▸ Instructions for the task
Whichever lines of the entries hold the word "afterMixColumns" should be identified and copied.

_ _ _ _ _

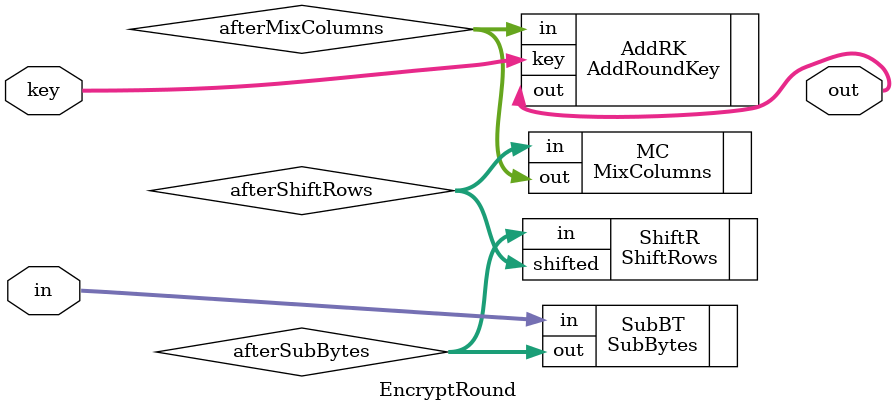
<source format=v>
module EncryptRound
#
(
parameter DATA_W = 128,      //data width
parameter KEY_L = 128       //key length
)
(input [DATA_W-1:0] in, input [KEY_L-1:0] key, output [DATA_W-1:0] out);

	wire [DATA_W-1:0] afterSubBytes;
	wire [DATA_W-1:0] afterShiftRows;
	wire [DATA_W-1:0] afterMixColumns;
	wire [DATA_W-1:0] afterAddroundKey;

	SubBytes SubBT(.in(in), .out(afterSubBytes));
	ShiftRows ShiftR(.in(afterSubBytes), .shifted(afterShiftRows));
	MixColumns MC(.in(afterShiftRows), .out(afterMixColumns));
	AddRoundKey AddRK(.in(afterMixColumns), .key(key), .out(out));

endmodule

</source>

_ _ _ _ _

▸ Solution to the exercise
	wire [DATA_W-1:0] afterMixColumns;
	MixColumns MC(.in(afterShiftRows), .out(afterMixColumns));
	AddRoundKey AddRK(.in(afterMixColumns), .key(key), .out(out));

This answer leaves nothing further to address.